Following on from the under-whelming success of my recent SAND+SUN+SEX+SEA=IBIZA alphametic puzzle and its solution, I recalled another exercise in mathematics from earlier this year. One of my granddaughters sent me a text message asking if I could solve the following 3-variable set of linear simultaneous algebraic equations.
x+2y+3z = 14 (Eqn. 1)
2x+3y+4z = 20 (Eqn. 2)
5x+5y+5z = 30 (Eqn. 3)
Easy-peasy I thought. I enjoy algebra and this would be a doddle—the sort of thing you would have done in year 8 or 9. A couple of substitutions and out would pop the answer. So, I set about substituting, expanding and tidying up and singularly failed to solve the equations. Watch…

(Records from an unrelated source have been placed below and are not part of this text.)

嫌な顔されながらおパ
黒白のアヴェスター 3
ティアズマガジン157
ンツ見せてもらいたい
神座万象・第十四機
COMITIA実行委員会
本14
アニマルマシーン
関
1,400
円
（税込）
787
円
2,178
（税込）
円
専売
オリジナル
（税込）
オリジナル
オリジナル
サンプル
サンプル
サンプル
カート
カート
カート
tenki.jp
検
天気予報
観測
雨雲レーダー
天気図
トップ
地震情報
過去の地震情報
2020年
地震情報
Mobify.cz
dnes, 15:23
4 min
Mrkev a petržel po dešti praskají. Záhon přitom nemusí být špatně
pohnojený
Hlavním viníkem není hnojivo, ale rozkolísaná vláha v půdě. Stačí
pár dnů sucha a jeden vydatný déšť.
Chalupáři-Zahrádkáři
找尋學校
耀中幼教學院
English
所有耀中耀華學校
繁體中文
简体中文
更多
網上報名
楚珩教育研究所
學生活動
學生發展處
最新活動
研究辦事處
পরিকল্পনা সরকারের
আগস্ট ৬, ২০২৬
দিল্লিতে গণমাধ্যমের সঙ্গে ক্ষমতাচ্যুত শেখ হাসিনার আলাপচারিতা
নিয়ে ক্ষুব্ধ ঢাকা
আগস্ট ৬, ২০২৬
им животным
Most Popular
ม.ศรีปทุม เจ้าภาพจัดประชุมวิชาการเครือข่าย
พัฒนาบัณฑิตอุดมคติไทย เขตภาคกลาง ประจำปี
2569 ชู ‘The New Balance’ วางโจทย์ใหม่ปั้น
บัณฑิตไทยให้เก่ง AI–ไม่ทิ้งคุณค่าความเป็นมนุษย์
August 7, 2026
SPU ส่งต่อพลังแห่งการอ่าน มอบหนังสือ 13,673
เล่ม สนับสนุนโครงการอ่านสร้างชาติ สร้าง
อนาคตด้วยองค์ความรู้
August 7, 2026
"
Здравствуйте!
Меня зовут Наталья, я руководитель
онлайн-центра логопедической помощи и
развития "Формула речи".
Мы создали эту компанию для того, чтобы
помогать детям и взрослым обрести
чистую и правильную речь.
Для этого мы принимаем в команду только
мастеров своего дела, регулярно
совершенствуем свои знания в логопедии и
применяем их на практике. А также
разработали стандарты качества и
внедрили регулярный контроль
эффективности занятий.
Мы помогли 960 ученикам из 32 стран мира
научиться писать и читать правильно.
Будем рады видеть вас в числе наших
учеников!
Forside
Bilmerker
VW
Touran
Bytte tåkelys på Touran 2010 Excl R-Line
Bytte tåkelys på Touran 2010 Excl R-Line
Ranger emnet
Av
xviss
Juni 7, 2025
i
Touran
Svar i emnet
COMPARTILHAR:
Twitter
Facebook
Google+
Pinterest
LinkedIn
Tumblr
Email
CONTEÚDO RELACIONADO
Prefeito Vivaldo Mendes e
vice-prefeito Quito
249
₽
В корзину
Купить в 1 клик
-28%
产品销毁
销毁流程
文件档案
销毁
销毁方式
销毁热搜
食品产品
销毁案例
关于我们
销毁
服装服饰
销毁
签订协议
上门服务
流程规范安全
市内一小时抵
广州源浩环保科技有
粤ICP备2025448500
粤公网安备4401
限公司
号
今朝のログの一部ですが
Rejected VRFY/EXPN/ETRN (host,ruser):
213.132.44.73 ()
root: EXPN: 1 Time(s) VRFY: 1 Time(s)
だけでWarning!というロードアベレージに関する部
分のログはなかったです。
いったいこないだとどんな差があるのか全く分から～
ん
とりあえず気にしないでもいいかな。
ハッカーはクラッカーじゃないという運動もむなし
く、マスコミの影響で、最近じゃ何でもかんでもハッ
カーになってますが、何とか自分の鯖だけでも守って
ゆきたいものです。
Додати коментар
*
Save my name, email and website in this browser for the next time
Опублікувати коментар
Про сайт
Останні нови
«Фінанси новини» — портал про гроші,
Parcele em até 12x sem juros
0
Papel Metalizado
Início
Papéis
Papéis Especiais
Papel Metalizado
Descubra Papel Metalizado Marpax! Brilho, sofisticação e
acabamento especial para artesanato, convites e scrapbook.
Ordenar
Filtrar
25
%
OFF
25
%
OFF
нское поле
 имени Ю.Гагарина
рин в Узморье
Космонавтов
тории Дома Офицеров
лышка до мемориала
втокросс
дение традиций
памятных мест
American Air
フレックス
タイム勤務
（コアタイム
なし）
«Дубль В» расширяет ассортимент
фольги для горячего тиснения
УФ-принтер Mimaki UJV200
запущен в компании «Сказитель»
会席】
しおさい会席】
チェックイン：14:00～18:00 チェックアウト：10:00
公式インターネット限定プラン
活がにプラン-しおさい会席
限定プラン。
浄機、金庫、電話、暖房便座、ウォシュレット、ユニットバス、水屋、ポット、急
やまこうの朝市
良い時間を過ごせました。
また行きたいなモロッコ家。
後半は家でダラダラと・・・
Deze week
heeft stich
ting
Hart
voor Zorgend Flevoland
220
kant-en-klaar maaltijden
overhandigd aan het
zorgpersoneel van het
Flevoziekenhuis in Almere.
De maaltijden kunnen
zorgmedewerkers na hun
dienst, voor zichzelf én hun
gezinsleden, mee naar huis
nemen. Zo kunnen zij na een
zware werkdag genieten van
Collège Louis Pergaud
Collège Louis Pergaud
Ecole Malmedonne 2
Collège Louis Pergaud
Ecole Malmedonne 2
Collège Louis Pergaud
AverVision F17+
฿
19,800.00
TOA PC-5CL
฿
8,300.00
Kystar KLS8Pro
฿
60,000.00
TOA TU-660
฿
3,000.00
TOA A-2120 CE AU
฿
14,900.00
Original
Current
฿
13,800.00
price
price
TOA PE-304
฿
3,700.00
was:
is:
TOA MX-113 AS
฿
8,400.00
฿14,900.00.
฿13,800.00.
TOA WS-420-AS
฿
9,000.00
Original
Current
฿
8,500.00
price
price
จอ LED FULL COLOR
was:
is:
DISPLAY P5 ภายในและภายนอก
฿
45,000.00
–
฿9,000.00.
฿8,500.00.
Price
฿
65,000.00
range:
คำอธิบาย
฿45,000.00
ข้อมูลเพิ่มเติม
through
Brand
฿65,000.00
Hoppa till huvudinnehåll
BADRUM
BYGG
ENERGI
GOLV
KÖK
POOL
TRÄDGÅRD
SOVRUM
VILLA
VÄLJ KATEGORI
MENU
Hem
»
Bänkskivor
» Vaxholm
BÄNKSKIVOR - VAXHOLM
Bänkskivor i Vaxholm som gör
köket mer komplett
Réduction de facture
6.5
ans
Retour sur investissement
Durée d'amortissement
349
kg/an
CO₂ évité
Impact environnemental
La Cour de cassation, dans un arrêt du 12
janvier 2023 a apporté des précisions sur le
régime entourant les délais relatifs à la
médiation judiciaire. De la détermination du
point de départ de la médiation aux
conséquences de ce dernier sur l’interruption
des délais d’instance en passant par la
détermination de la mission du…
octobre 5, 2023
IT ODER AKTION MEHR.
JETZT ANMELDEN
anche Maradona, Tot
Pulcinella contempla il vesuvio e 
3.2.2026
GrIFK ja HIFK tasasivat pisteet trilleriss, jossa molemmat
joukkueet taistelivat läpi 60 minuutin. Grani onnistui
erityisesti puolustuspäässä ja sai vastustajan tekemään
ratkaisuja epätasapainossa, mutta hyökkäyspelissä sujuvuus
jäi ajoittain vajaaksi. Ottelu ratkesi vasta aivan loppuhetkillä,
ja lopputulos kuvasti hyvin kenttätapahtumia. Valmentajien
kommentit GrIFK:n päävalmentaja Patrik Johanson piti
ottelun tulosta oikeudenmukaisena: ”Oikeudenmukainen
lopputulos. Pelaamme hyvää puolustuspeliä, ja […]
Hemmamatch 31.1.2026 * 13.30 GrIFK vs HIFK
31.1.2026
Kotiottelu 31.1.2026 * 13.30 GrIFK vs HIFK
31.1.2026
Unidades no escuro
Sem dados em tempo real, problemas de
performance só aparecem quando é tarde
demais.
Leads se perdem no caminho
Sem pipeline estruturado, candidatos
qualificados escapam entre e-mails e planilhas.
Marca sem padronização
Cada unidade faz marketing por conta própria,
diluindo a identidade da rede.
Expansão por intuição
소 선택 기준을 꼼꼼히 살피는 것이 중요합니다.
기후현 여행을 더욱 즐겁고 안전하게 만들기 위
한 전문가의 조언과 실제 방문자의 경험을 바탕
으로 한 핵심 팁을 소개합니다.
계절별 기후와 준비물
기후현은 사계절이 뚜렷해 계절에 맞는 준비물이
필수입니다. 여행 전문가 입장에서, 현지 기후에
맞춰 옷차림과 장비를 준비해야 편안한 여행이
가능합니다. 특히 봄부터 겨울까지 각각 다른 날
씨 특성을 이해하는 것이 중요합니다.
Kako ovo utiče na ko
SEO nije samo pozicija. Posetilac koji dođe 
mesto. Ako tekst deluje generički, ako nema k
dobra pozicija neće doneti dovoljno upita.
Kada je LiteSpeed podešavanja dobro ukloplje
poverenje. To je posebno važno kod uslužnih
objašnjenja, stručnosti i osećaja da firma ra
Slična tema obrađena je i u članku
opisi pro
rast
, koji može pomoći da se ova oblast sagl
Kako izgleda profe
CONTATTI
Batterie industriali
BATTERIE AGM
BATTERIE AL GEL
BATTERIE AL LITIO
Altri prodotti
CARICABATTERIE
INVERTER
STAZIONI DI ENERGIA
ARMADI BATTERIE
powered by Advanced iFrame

From Eqn. 1, x = 14 – 2y – 3z.
Substituting for x in Eqn. 2, 2(14 – 2y – 3z) +3y + 4z = 20 which tidies to y + 2z = 8 (Eqn. 4)
Substituting for x in Eqn. 3, 5(14 – 2y – 3z) +5y + 5z = 30 which tidies to, guess what, y + 2z = 8 (Eqn. 4 again)
Now what? I scratched my head, chewed the end of my pen, stared out of the window and generally waited for inspiration. I was particularly intrigued by the fact that there was a solution. Apparently the mathematics’ teacher at my granddaughter’s school had asked the pupils to derive the solution x = 1, y = 2, z = 3. This solution works. Try it.
Gabriel Cramer, Swiss mathematician, 1704 – 1752
Finally, I remembered from the dim distant past (the mid-60s in my case) that there was a plug-in-the-numbers-and-turn-the-handle method based on determinants. Jeez, I could barely spell determinants let alone recall what they were. I retrieved one of my degree-course books on mathematics and there it was—Cramer’s Rule. Yes! All I had to do was to remember how to apply it. That took a bit of deep memory retrieval, aided by my maths book and a very useful website, plus a few cups of coffee but I did it. Again, if you are interested to see the workings, send me an e-mail and I’ll send you my solution, no strings attached.
The bottom line is that applying Cramer’s Rule did not come up with a solution. For those who know about this rule, the denominator determinant, D, given by the coefficients of x, y and z computes to 0. This is bad news as D is a denominator in the final calculations—that is:
x = DX/D
y = DY/D
z = DZ/D
where DX = the x-numerator determinant, DY = the y-numerator determinant, and DZ = the z-numerator determinant.
In all cases, dividing by zero produces an undefined result. When this happens using Cramer’s Rule, the set of equations is termed inconsistent or indeterminate meaning the answer cannot be determined.
So, how did the maths teacher produce the x = 1, y = 2, z = 3 result? I asked my granddaughter to bring me home a copy of the teacher’s workings but, apparently, all he did was state the result without proof and then move on to another problem. Hmm. How did he do it? By trial and error? And why did Cramer’s Rule fail? To this day, I don’t know the answers to these questions.
By the way, a couple of comments on my alphametic posting suggested I am bored and have nothing better to do than work on mathematical problems which, by implication, is also boring. Nothing could be further from the truth. First, I am not bored. I have plenty of things to keep me occupied in my retirement. Second, I have never found mathematics to be boring—tough sometimes, perplexing other times but never boring. Third, the ex-engineer in me rises to the challenge of solving the problem. And fourth, the ex-teacher in me rises to the challenge of presenting a solution that is understandable even if mathematics is not your thing. It’s interesting that those who claim I am bored never asked for my solution. What can you infer from that?